The beginner’s guide to Zendesk eDiscovery
Editor’s note: This post was originally published in March 2021 and has been completely revamped and updated for accuracy, relevance, and comprehensiveness.
Introduction
Welcome to the beginner’s guide to Zendesk eDiscovery, where we’ll cover everything you need to know about eDiscovery for Zendesk, a cutting-edge customer relationship management (CRM) software platform focused on helping businesses improve their customer experience. From an advanced ticketing system to AI-powered chat bots, Zendesk’s suite of products helps businesses automate their customer support efforts with an all-in-one solution. Managing 170,000 accounts across 160 countries, Zendesk hit its $1 billion revenue milestone in 2020, cementing its status as a top CRM contender.

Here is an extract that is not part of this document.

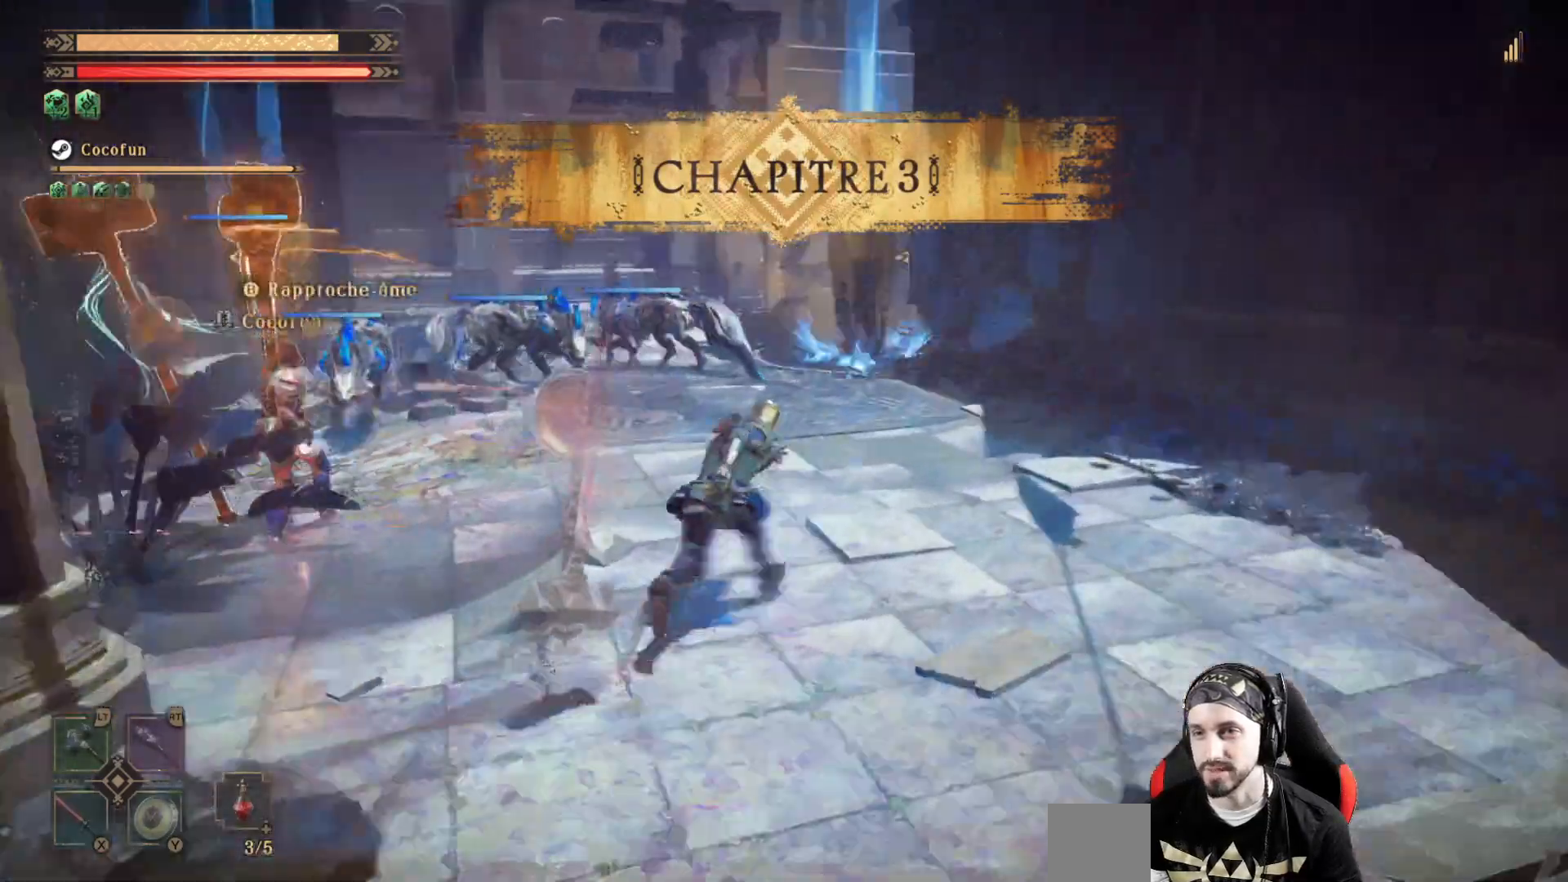
{"dt_ms": 500, "buttons": [], "left_stick": "up-right", "right_stick": "center"}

Our increasing acceptance of hybrid and remote workplaces has only added to Zendesk’s momentum. Working from a distance has pushed companies to prioritize connectivity and communication in all areas of business, and customer experience often sits at the top. Customers are, after all, the lifeblood of any business — which makes their requests, questions, and complaints (and support agents’ responses) critical data. A single Zendesk ticket can hold sensitive communications, attachments, and personal information that may become relevant for legal and regulatory reasons. Having a way to easily find and produce the right data is essential, which is why having a Zendesk eDiscovery strategy is quickly becoming a priority for many companies.
In this guide, we’ll help you understand how Zendesk works, what kind of data it holds, and how to collect that data. We’ll also leave you with a flexible Zendesk eDiscovery strategy you can adapt to your needs.
Disclaimer: Zendesk also offers a sales automation product, Zendesk for sales, but we will only cover eDiscovery for Zendesk for service in this guide.
What is Zendesk?
Before we dig into Zendesk eDiscovery, let’s break down what Zendesk actually is. At its core, Zendesk is a customer service software that helps companies maintain their customer relationships with innovative tools known as the Zendesk Suite. This centralized, omnichannel workspace helps agents focus on customer interactions regardless of where they live.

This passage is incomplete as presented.